Michoacán apuesta al Buki para salir del hoyo

El cantautor mexicano Marco Antonio Solís es la nueva imagen del estado para reactivar el turismo nacional e internacional
Michoacán apuesta al Buki para salir del hoyo
Marco Antonio Solís
Foto: Getty

México – “Te invito a mi casa”, dice Marco Antonio Solís “El Buki” para reivindicar a Michoacán, el occidental estado mexicano que tardó siglos en levantarse como una joya del turismo por su mestizaje español e indígena tanto en arquitectura como en gastronomía para luego hundirse en unos cuantos años en el caos y la inseguridad del crimen organizado.

La mala racha derramó mucha sangre y asustó a los visitantes (la cifra más benévola revela que la afluencia bajó 50%) pero una vez disminuidas las organizaciones delincuenciales y con el líder de los caballeros templarios, Servando Gómez “La Tuta” en prisión, el gobierno local va con todo para levantarse.

Así que recurrió al cantante y compositor como figura de una campaña para “presumir” a la entidad que lo vio nacer hace 56 años en el poblado de Ario de Rosales e iniciar su carrera artística para catapultarlo a nivel internacional; del estado que en 2010 vio morir a su madre María Elena Sosa, quien nunca quiso emigrar y se quedó hasta su fin en Morelia, la capital.

El autor de populares temas como “Tu cárcel” o “Como fui a enamorarme de ti” aceptó. “Estoy muy honrado de que me  hayan elegido como la imagen”, dijo el gobernador Silvano Aureoles.

 

Porque si bien es cierto que la corrupción y la impunidad permitieron por años que la población fuera blanco de extorsiones y secuestros y del tráfico y fabricación de droga hay otra historia detrás más gloriosa como la gesta de la independencia de México con el cura José María Morelos.

En Michoacán se construyeron, además, algunos de los templos y edificios coloniales más hermosos del país con cantera rosa y diversos estilos por la cual Morelia es Patrimonio Cultural de la Humanidad más allá de episodios concretos como los bombazos que arrojaron los delincuentes en pleno acto cívico por el Grito de la Independencia en 2008.

“Es tiempo de que el mundo sepa lo que somos”, advirtió Aureoles en entrevista radiofónica.

Y lo que son va más allá de una costa vulnerable por la que ha ingresado cocaína procedente de Colombia o unos bosques sin vigilancia donde se han montado narcolaboratorios de metanfetaminas.

Son los primorosos pueblos donde se inventó la sopa tarasca (hecha a base de frijoles molidos, puré de jitomate y chile pasilla seco) o las enchiladas placeras (con chile guajillo) o los mejores dulces de convento que mezclaron hostias con cajeta que hoy se sirven como manjares de la comida mexicana.

Son artesanías como guitarras, sombreros, cerámicas sobre y arte plumario.
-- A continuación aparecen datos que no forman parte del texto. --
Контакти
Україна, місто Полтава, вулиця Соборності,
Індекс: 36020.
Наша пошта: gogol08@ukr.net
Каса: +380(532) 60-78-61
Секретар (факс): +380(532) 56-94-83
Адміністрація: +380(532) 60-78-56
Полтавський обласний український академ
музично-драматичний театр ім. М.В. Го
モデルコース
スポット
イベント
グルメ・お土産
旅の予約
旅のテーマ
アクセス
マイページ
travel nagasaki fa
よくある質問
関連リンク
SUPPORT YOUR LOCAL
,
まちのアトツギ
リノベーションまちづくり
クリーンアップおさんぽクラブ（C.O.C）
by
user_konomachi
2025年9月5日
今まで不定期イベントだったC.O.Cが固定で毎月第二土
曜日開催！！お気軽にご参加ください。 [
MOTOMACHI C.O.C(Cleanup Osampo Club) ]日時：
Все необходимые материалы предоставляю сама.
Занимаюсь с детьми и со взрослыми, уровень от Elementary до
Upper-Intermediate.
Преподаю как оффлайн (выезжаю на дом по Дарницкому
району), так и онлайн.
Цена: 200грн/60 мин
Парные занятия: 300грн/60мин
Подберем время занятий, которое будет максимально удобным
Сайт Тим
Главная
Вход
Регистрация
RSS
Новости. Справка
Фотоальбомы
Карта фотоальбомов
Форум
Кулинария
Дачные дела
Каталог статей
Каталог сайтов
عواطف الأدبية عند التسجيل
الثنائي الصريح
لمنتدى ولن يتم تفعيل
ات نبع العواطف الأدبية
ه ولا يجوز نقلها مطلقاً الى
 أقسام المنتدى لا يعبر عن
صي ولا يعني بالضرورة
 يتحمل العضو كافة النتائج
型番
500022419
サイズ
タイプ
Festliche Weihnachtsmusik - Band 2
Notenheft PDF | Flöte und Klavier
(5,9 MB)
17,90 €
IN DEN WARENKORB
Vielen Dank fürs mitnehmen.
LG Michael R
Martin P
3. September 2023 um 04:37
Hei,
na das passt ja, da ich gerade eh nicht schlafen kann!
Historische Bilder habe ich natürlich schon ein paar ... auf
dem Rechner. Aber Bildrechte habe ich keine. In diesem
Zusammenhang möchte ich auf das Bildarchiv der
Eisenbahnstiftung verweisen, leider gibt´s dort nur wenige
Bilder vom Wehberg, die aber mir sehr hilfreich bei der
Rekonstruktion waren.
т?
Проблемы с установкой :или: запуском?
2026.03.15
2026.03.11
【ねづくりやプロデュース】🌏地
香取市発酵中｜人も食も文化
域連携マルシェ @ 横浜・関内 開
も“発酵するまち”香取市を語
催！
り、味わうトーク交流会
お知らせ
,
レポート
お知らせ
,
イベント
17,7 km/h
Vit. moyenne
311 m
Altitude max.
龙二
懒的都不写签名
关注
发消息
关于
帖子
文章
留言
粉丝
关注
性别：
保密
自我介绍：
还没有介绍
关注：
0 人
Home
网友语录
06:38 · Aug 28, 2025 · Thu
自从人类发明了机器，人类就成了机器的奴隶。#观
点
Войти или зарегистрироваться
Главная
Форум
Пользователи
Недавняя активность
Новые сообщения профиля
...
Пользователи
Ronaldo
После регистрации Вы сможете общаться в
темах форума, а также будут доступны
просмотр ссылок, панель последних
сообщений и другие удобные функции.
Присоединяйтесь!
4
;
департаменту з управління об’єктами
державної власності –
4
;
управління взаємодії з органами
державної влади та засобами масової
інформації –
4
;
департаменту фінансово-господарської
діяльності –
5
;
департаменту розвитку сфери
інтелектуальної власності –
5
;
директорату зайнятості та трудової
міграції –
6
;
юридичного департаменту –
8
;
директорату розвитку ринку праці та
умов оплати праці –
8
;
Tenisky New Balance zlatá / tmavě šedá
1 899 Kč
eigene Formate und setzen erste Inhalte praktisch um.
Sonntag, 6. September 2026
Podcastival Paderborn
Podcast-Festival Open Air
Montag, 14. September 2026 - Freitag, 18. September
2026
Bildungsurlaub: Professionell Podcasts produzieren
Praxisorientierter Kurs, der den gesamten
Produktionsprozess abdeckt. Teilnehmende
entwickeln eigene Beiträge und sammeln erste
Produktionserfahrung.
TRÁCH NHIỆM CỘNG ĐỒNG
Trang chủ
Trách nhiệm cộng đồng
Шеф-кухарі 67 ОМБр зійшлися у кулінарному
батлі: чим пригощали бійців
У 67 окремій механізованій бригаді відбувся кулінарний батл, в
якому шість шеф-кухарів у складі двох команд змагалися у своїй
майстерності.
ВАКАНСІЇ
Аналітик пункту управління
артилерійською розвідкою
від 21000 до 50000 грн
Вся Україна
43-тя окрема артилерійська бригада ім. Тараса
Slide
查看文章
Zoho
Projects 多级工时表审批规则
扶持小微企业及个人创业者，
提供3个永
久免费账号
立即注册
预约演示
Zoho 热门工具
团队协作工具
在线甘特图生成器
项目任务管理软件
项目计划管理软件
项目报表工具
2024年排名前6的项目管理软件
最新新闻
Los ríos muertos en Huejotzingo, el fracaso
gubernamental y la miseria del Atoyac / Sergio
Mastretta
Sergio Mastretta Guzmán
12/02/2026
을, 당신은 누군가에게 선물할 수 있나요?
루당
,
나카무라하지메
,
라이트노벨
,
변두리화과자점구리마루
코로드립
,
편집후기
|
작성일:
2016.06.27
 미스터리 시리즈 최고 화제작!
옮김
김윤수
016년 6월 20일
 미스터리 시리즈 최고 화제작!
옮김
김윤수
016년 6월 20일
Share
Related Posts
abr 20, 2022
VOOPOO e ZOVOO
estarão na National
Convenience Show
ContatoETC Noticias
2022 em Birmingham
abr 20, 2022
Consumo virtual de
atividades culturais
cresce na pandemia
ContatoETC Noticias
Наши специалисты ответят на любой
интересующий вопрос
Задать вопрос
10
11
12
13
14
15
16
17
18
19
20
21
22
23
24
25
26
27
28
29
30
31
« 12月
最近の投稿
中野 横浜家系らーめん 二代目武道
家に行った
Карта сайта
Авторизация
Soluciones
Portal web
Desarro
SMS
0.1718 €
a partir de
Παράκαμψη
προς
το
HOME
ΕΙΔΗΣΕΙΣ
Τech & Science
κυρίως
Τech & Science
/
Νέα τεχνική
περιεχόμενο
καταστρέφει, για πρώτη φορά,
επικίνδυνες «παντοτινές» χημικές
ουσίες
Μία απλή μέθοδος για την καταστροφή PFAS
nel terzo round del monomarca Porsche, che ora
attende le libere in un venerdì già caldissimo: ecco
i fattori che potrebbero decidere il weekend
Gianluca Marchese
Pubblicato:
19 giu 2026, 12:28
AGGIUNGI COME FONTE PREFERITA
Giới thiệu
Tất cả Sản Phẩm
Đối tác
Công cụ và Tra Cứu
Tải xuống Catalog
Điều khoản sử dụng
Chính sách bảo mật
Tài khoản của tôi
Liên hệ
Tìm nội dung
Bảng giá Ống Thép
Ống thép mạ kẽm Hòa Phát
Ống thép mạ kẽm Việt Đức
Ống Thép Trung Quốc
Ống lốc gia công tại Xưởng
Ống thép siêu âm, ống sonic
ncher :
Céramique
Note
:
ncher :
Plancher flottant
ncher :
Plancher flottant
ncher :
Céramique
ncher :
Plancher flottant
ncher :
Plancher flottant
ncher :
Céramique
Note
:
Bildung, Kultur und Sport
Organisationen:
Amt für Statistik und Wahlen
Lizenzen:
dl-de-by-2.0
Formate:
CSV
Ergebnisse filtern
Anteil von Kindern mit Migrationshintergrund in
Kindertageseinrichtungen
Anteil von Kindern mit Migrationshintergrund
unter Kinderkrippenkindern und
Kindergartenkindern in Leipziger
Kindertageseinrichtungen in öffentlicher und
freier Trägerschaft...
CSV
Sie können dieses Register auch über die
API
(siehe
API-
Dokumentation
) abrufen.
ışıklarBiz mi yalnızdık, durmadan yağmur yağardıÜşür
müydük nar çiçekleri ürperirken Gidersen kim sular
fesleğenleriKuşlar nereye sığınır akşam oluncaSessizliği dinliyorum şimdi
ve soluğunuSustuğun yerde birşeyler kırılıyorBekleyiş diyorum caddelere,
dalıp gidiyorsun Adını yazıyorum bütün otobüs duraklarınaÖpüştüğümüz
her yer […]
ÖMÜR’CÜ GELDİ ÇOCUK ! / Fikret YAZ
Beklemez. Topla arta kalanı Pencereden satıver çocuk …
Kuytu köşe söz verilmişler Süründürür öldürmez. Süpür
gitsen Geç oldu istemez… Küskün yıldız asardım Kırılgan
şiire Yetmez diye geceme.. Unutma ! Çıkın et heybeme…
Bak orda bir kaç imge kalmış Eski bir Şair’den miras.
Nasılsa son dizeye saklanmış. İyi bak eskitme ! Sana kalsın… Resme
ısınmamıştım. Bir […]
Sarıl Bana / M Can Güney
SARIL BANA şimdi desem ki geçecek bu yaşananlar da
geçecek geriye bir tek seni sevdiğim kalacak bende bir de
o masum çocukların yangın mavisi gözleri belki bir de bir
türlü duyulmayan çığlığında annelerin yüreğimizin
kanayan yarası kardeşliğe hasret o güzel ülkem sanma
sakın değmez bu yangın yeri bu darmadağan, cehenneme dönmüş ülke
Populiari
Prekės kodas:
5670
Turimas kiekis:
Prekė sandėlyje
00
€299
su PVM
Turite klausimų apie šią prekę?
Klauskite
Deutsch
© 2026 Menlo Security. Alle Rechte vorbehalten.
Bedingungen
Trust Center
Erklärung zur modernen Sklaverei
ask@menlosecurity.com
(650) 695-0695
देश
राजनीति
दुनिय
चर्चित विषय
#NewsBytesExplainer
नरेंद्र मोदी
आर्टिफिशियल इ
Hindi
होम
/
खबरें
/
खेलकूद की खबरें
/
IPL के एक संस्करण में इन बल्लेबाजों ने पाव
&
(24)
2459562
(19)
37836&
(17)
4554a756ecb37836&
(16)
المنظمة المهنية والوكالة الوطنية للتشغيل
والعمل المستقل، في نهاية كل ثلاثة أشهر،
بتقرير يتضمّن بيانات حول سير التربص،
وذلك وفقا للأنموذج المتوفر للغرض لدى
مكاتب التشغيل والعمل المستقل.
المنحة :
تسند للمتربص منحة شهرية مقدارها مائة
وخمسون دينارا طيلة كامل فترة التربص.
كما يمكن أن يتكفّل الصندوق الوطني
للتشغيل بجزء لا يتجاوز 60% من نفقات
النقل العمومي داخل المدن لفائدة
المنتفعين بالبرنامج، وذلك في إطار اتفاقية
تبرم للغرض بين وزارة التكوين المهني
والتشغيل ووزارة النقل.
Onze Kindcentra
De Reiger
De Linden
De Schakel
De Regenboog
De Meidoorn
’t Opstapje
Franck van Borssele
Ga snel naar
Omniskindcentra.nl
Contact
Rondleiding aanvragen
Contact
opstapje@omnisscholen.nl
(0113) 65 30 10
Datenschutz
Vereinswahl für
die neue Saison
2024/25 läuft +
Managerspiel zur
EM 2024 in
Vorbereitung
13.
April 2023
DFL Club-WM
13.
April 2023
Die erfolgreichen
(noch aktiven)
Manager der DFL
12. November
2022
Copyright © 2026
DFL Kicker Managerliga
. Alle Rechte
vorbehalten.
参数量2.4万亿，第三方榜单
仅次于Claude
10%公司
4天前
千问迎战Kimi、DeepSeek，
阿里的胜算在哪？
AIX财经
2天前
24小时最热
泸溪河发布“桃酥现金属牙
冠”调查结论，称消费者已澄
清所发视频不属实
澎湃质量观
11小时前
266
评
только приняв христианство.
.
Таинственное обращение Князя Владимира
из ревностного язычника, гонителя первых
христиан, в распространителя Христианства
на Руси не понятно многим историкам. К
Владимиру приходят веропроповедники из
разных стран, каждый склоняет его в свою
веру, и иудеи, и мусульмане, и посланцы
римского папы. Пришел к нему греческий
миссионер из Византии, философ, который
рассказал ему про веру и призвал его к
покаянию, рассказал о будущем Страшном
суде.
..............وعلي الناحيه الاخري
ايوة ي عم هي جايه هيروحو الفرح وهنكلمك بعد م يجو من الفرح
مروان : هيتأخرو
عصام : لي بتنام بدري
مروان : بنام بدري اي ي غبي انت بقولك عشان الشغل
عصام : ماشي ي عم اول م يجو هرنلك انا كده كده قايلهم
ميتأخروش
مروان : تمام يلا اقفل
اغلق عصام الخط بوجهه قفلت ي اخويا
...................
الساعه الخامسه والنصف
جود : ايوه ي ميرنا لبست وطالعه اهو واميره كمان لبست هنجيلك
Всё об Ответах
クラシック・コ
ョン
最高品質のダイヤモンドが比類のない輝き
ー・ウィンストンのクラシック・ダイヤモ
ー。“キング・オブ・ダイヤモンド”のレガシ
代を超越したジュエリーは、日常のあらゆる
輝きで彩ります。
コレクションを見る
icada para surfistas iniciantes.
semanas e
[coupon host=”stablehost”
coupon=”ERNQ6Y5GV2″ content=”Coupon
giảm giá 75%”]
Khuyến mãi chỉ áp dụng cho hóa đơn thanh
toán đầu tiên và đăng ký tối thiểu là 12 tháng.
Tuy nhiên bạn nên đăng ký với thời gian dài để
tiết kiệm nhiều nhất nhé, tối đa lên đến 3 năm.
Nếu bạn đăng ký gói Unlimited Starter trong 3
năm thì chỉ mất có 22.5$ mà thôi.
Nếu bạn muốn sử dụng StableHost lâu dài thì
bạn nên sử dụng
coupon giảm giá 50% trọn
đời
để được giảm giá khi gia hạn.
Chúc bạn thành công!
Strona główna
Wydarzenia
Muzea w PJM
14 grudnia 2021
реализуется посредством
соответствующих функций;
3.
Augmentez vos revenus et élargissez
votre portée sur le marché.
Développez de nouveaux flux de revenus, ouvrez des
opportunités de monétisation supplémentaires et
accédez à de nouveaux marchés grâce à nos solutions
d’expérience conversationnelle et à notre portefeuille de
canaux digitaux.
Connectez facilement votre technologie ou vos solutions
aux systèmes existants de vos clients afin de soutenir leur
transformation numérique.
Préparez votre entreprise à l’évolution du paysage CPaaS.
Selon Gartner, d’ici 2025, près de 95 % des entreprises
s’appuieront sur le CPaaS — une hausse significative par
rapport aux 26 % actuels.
Son paisajes como el Lago de Patzcuaro, playas vírgenes como Azul y Maruata o los fenómenos migratorios de la mariposa monarca y los pelícanos borregones más allá de la migración de personas.

Desde otra perspectiva, el dirigente local del opositor Partido Acción Nacional (PAN), José Manuel Hinojosa, pidió a Aureoles dejar de mostrar “cifras alegres” sobre la disminución de la violencia.

De acuerdo con el  Secretariado Ejecutivo del Sistema Nacional de Seguridad Pública  si bien el número de secuestros disminuyó de 135 casos denunciados en 2012 a 31 en 2015 y las extorsiones en el mismo periodo pasaron de 342 a 31, el número de homicidios dolosos apenas bajó de 2287 a 2052.